### Instructions for the task
Each line of the material below is to be written out exactly. Leave out any picture.
+ + + + + + +
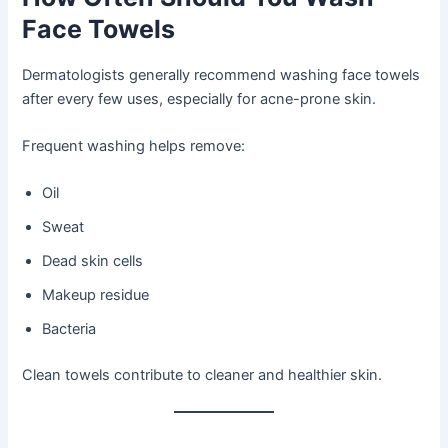
Face Towels
Dermatologists generally recommend washing face towels
after every few uses, especially for acne-prone skin.
Frequent washing helps remove:
Oil
Sweat
Dead skin cells
Makeup residue
Bacteria
Clean towels contribute to cleaner and healthier skin.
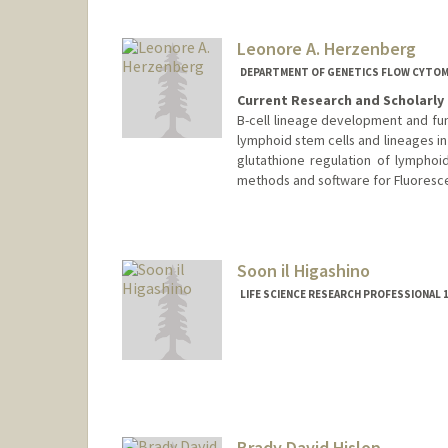
Web page:
https://hl-lab.stan
Leonore A. Herzenberg
DEPARTMENT OF GENETICS FLOW CYTO
Current Research and Scholarly 
B-cell lineage development and fun
lymphoid stem cells and lineages i
glutathione regulation of lympho
methods and software for Fluoresce
Contact Info
Web page:
http://herzenbergl
Soon il Higashino
LIFE SCIENCE RESEARCH PROFESSIONAL 1
Brady David Hislop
+ + + + + + +
### Solved exercise
Face Towels
Dermatologists generally recommend washing face towels
after every few uses, especially for acne-prone skin.
Frequent washing helps remove:
Oil
Sweat
Dead skin cells
Makeup residue
Bacteria
Clean towels contribute to cleaner and healthier skin.
Web page:
https://hl-lab.stan
Leonore A. Herzenberg
DEPARTMENT OF GENETICS FLOW CYTO
Current Research and Scholarly 
B-cell lineage development and fun
lymphoid stem cells and lineages i
glutathione regulation of lympho
methods and software for Fluoresce
Contact Info
Web page:
http://herzenbergl
Soon il Higashino
LIFE SCIENCE RESEARCH PROFESSIONAL 1
Brady David Hislop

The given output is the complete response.